BEGIN
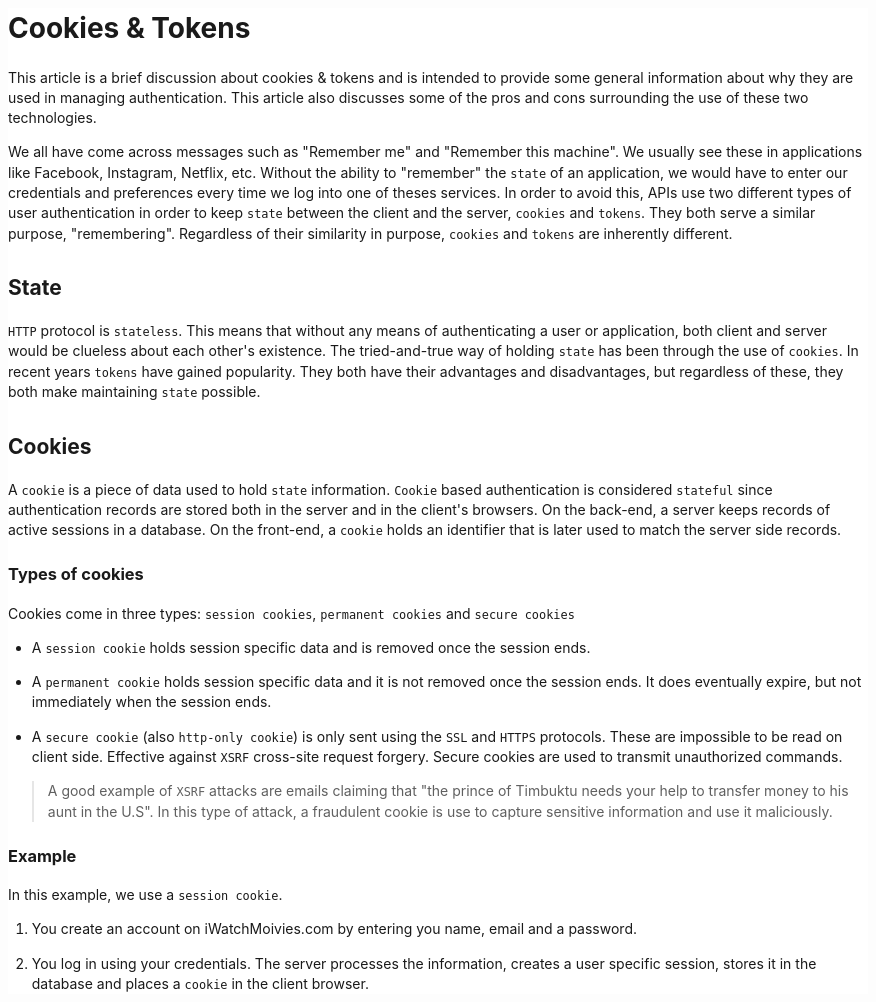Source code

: # Cookies & Tokens  

This article is a brief discussion about cookies & tokens and is intended to provide some general information about why they are used in managing authentication. This article also discusses some of the pros and cons surrounding the use of these two technologies.

We all have come across messages such as "Remember me" and "Remember this machine". We usually see these in applications like Facebook, Instagram, Netflix, etc. Without the ability to "remember" the `state` of an application, we would have to enter our credentials and preferences every time we log into one of theses services. In order to avoid this, APIs use two different types of user authentication in order to keep `state` between the client and the server, `cookies` and `tokens`. They both serve a similar purpose, "remembering". Regardless of their similarity in purpose, `cookies` and `tokens` are inherently different.

## State  

`HTTP` protocol is `stateless`. This means that without any means of authenticating a user or application, both client and server would be clueless about each other's existence. The tried-and-true way of holding `state` has been through the use of `cookies`. In recent years `tokens` have gained popularity. They both have their advantages and disadvantages, but regardless of these, they both make maintaining `state` possible.

## Cookies  

A `cookie` is a piece of data used to hold `state` information. `Cookie` based authentication is considered `stateful` since authentication records are stored both in the server and in the client's browsers. On the back-end, a server keeps records of active sessions in a database. On the front-end, a `cookie` holds an identifier that is later used to match the server side records.

### Types of cookies  

Cookies come in three types: `session cookies`, `permanent cookies` and `secure cookies`

* A `session cookie` holds session specific data and is removed once the session ends.

* A `permanent cookie` holds session specific data and it is not removed once the session ends. It does eventually expire, but not immediately when the session ends.

* A `secure cookie` (also `http-only cookie`) is only sent using the `SSL` and `HTTPS` protocols. These are impossible to be read on client side. Effective against `XSRF` cross-site request forgery. Secure cookies are used to transmit unauthorized commands.

> A good example of `XSRF` attacks are emails claiming that "the prince of Timbuktu needs your help to transfer money to his aunt in the U.S". In this type of attack, a fraudulent cookie is use to capture sensitive information and use it maliciously.

### Example

In this example, we use a  `session cookie`.

1. You create an account on iWatchMoivies.com by entering you name, email and a password.

2. You log in using your credentials. The server processes the information, creates a user specific session, stores it in the database and places a `cookie` in the client browser.
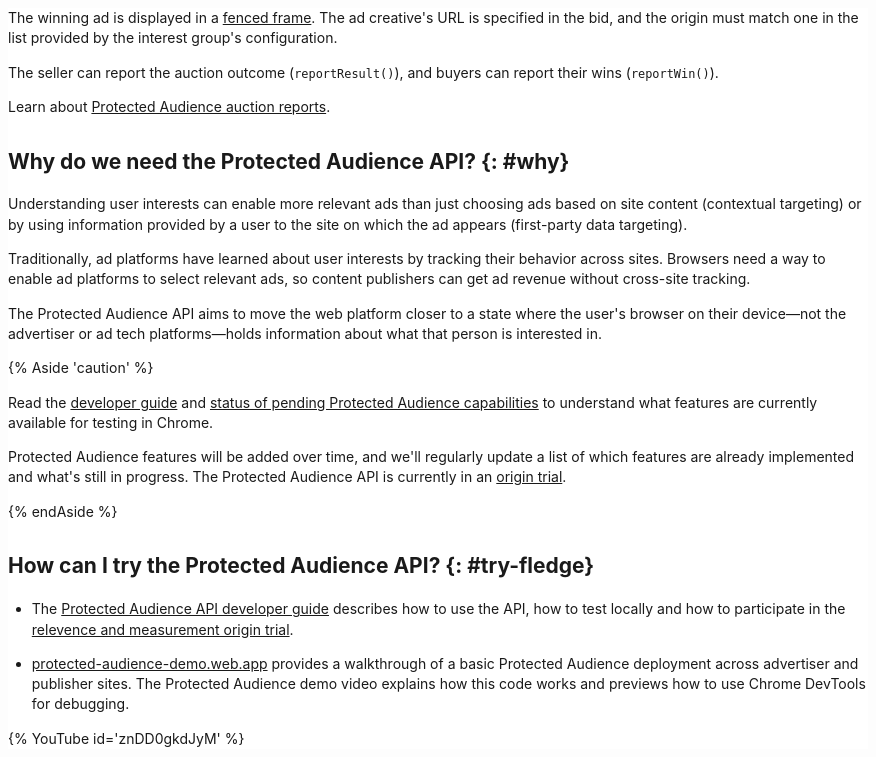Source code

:The winning ad is displayed in a
[fenced frame](/docs/privacy-sandbox/fenced-frame).
The ad creative's URL is specified in the bid, and the origin must match one in
the list provided by the interest group's configuration.

The seller can report the auction outcome (`reportResult()`), and buyers can
report their wins (`reportWin()`).

Learn about [Protected Audience auction reports](/docs/privacy-sandbox/protected-audience-api/reports/).

## Why do we need the Protected Audience API? {: #why}

Understanding user interests can enable more relevant ads than just choosing
ads based on site content (contextual targeting) or by using information
provided by a user to the site on which the ad appears (first-party data targeting).

Traditionally, ad platforms have learned about user interests by tracking their
behavior across sites. Browsers need a way to enable ad platforms to select
relevant ads, so content publishers can get ad revenue without cross-site
tracking.

The Protected Audience API aims to move the web platform closer to a state where the
user's browser on their device—not the advertiser or ad tech platforms—holds
information about what that person is interested in.

{% Aside 'caution' %}

Read the [developer guide](/docs/privacy-sandbox/protected-audience-api/) and
[status of pending Protected Audience capabilities](/docs/privacy-sandbox/protected-audience-api/feature-status/)
to understand what features are currently available for testing in Chrome.

Protected Audience features will be added over time, and we'll regularly update a list of
which features are already implemented and what's still in progress. The Protected Audience API is
currently in an [origin trial](/docs/privacy-sandbox/unified-origin-trial/).

{% endAside %}

## How can I try the Protected Audience API? {: #try-fledge}

* The [Protected Audience API developer guide](/docs/privacy-sandbox/protected-audience-api) describes
  how to use the API, how to test locally and how to participate in the
  [relevence and measurement origin trial](/docs/privacy-sandbox/unified-origin-trial/).

* [protected-audience-demo.web.app](https://protected-audience-demo.web.app/) provides a
  walkthrough of a basic Protected Audience deployment across advertiser and publisher
  sites. The Protected Audience demo video explains how this code works and previews
  how to use Chrome DevTools for debugging.

{% YouTube
  id='znDD0gkdJyM'
%}

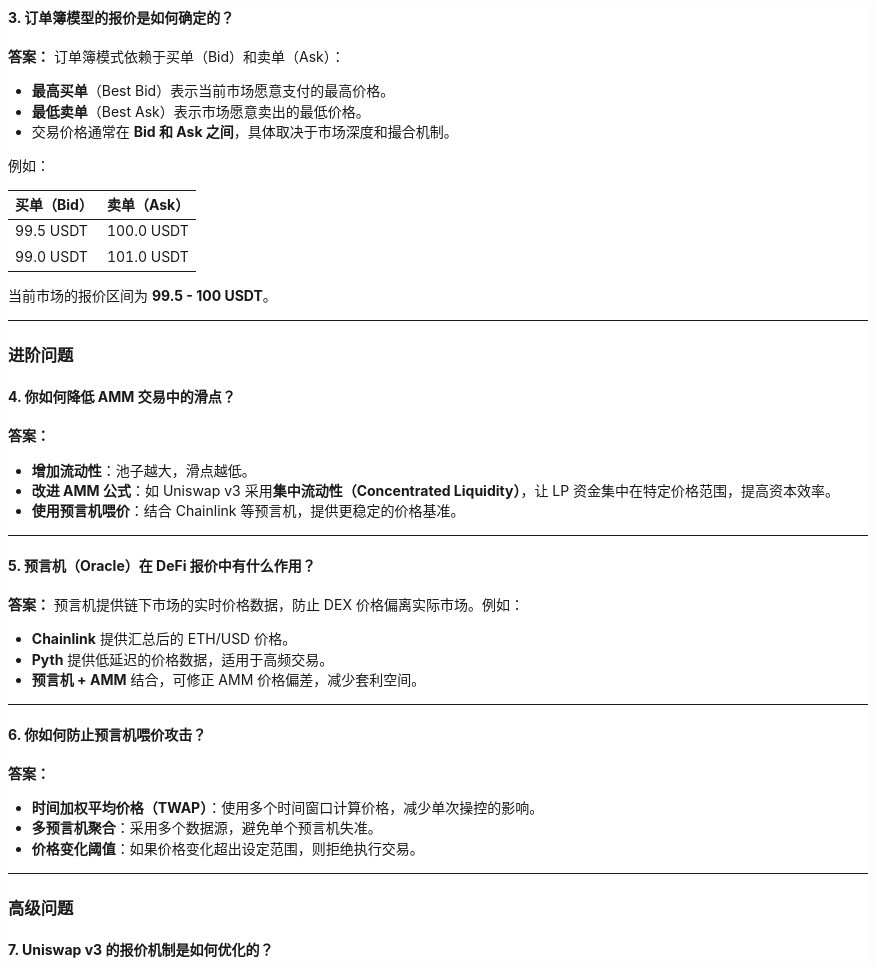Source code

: 
#### **3. 订单簿模型的报价是如何确定的？**

**答案：** 订单簿模式依赖于买单（Bid）和卖单（Ask）：

- **最高买单**（Best Bid）表示当前市场愿意支付的最高价格。
- **最低卖单**（Best Ask）表示市场愿意卖出的最低价格。
- 交易价格通常在 **Bid 和 Ask 之间**，具体取决于市场深度和撮合机制。

例如：

|买单（Bid）|卖单（Ask）|
|---|---|
|99.5 USDT|100.0 USDT|
|99.0 USDT|101.0 USDT|

当前市场的报价区间为 **99.5 - 100 USDT**。

---

### **进阶问题**

#### **4. 你如何降低 AMM 交易中的滑点？**

**答案：**

- **增加流动性**：池子越大，滑点越低。
- **改进 AMM 公式**：如 Uniswap v3 采用**集中流动性（Concentrated Liquidity）**，让 LP 资金集中在特定价格范围，提高资本效率。
- **使用预言机喂价**：结合 Chainlink 等预言机，提供更稳定的价格基准。

---

#### **5. 预言机（Oracle）在 DeFi 报价中有什么作用？**

**答案：** 预言机提供链下市场的实时价格数据，防止 DEX 价格偏离实际市场。例如：

- **Chainlink** 提供汇总后的 ETH/USD 价格。
- **Pyth** 提供低延迟的价格数据，适用于高频交易。
- **预言机 + AMM** 结合，可修正 AMM 价格偏差，减少套利空间。

---

#### **6. 你如何防止预言机喂价攻击？**

**答案：**

- **时间加权平均价格（TWAP）**：使用多个时间窗口计算价格，减少单次操控的影响。
- **多预言机聚合**：采用多个数据源，避免单个预言机失准。
- **价格变化阈值**：如果价格变化超出设定范围，则拒绝执行交易。

---

### **高级问题**

#### **7. Uniswap v3 的报价机制是如何优化的？**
END
Goal of the exercise: Pull the text from every record above and reproduce it line for line without changes, omitting the pictures.

Solution to this exercise:
Source code

: # Cookies & Tokens  

This article is a brief discussion about cookies & tokens and is intended to provide some general information about why they are used in managing authentication. This article also discusses some of the pros and cons surrounding the use of these two technologies.

We all have come across messages such as "Remember me" and "Remember this machine". We usually see these in applications like Facebook, Instagram, Netflix, etc. Without the ability to "remember" the `state` of an application, we would have to enter our credentials and preferences every time we log into one of theses services. In order to avoid this, APIs use two different types of user authentication in order to keep `state` between the client and the server, `cookies` and `tokens`. They both serve a similar purpose, "remembering". Regardless of their similarity in purpose, `cookies` and `tokens` are inherently different.

## State  

`HTTP` protocol is `stateless`. This means that without any means of authenticating a user or application, both client and server would be clueless about each other's existence. The tried-and-true way of holding `state` has been through the use of `cookies`. In recent years `tokens` have gained popularity. They both have their advantages and disadvantages, but regardless of these, they both make maintaining `state` possible.

## Cookies  

A `cookie` is a piece of data used to hold `state` information. `Cookie` based authentication is considered `stateful` since authentication records are stored both in the server and in the client's browsers. On the back-end, a server keeps records of active sessions in a database. On the front-end, a `cookie` holds an identifier that is later used to match the server side records.

### Types of cookies  

Cookies come in three types: `session cookies`, `permanent cookies` and `secure cookies`

* A `session cookie` holds session specific data and is removed once the session ends.

* A `permanent cookie` holds session specific data and it is not removed once the session ends. It does eventually expire, but not immediately when the session ends.

* A `secure cookie` (also `http-only cookie`) is only sent using the `SSL` and `HTTPS` protocols. These are impossible to be read on client side. Effective against `XSRF` cross-site request forgery. Secure cookies are used to transmit unauthorized commands.

> A good example of `XSRF` attacks are emails claiming that "the prince of Timbuktu needs your help to transfer money to his aunt in the U.S". In this type of attack, a fraudulent cookie is use to capture sensitive information and use it maliciously.

### Example

In this example, we use a  `session cookie`.

1. You create an account on iWatchMoivies.com by entering you name, email and a password.

2. You log in using your credentials. The server processes the information, creates a user specific session, stores it in the database and places a `cookie` in the client browser.
Source code

:The winning ad is displayed in a
[fenced frame](/docs/privacy-sandbox/fenced-frame).
The ad creative's URL is specified in the bid, and the origin must match one in
the list provided by the interest group's configuration.

The seller can report the auction outcome (`reportResult()`), and buyers can
report their wins (`reportWin()`).

Learn about [Protected Audience auction reports](/docs/privacy-sandbox/protected-audience-api/reports/).

## Why do we need the Protected Audience API? {: #why}

Understanding user interests can enable more relevant ads than just choosing
ads based on site content (contextual targeting) or by using information
provided by a user to the site on which the ad appears (first-party data targeting).

Traditionally, ad platforms have learned about user interests by tracking their
behavior across sites. Browsers need a way to enable ad platforms to select
relevant ads, so content publishers can get ad revenue without cross-site
tracking.

The Protected Audience API aims to move the web platform closer to a state where the
user's browser on their device—not the advertiser or ad tech platforms—holds
information about what that person is interested in.

{% Aside 'caution' %}

Read the [developer guide](/docs/privacy-sandbox/protected-audience-api/) and
[status of pending Protected Audience capabilities](/docs/privacy-sandbox/protected-audience-api/feature-status/)
to understand what features are currently available for testing in Chrome.

Protected Audience features will be added over time, and we'll regularly update a list of
which features are already implemented and what's still in progress. The Protected Audience API is
currently in an [origin trial](/docs/privacy-sandbox/unified-origin-trial/).

{% endAside %}

## How can I try the Protected Audience API? {: #try-fledge}

* The [Protected Audience API developer guide](/docs/privacy-sandbox/protected-audience-api) describes
  how to use the API, how to test locally and how to participate in the
  [relevence and measurement origin trial](/docs/privacy-sandbox/unified-origin-trial/).

* [protected-audience-demo.web.app](https://protected-audience-demo.web.app/) provides a
  walkthrough of a basic Protected Audience deployment across advertiser and publisher
  sites. The Protected Audience demo video explains how this code works and previews
  how to use Chrome DevTools for debugging.

{% YouTube
  id='znDD0gkdJyM'
%}

Source code

: 
#### **3. 订单簿模型的报价是如何确定的？**

**答案：** 订单簿模式依赖于买单（Bid）和卖单（Ask）：

- **最高买单**（Best Bid）表示当前市场愿意支付的最高价格。
- **最低卖单**（Best Ask）表示市场愿意卖出的最低价格。
- 交易价格通常在 **Bid 和 Ask 之间**，具体取决于市场深度和撮合机制。

例如：

|买单（Bid）|卖单（Ask）|
|---|---|
|99.5 USDT|100.0 USDT|
|99.0 USDT|101.0 USDT|

当前市场的报价区间为 **99.5 - 100 USDT**。

---

### **进阶问题**

#### **4. 你如何降低 AMM 交易中的滑点？**

**答案：**

- **增加流动性**：池子越大，滑点越低。
- **改进 AMM 公式**：如 Uniswap v3 采用**集中流动性（Concentrated Liquidity）**，让 LP 资金集中在特定价格范围，提高资本效率。
- **使用预言机喂价**：结合 Chainlink 等预言机，提供更稳定的价格基准。

---

#### **5. 预言机（Oracle）在 DeFi 报价中有什么作用？**

**答案：** 预言机提供链下市场的实时价格数据，防止 DEX 价格偏离实际市场。例如：

- **Chainlink** 提供汇总后的 ETH/USD 价格。
- **Pyth** 提供低延迟的价格数据，适用于高频交易。
- **预言机 + AMM** 结合，可修正 AMM 价格偏差，减少套利空间。

---

#### **6. 你如何防止预言机喂价攻击？**

**答案：**

- **时间加权平均价格（TWAP）**：使用多个时间窗口计算价格，减少单次操控的影响。
- **多预言机聚合**：采用多个数据源，避免单个预言机失准。
- **价格变化阈值**：如果价格变化超出设定范围，则拒绝执行交易。

---

### **高级问题**

#### **7. Uniswap v3 的报价机制是如何优化的？**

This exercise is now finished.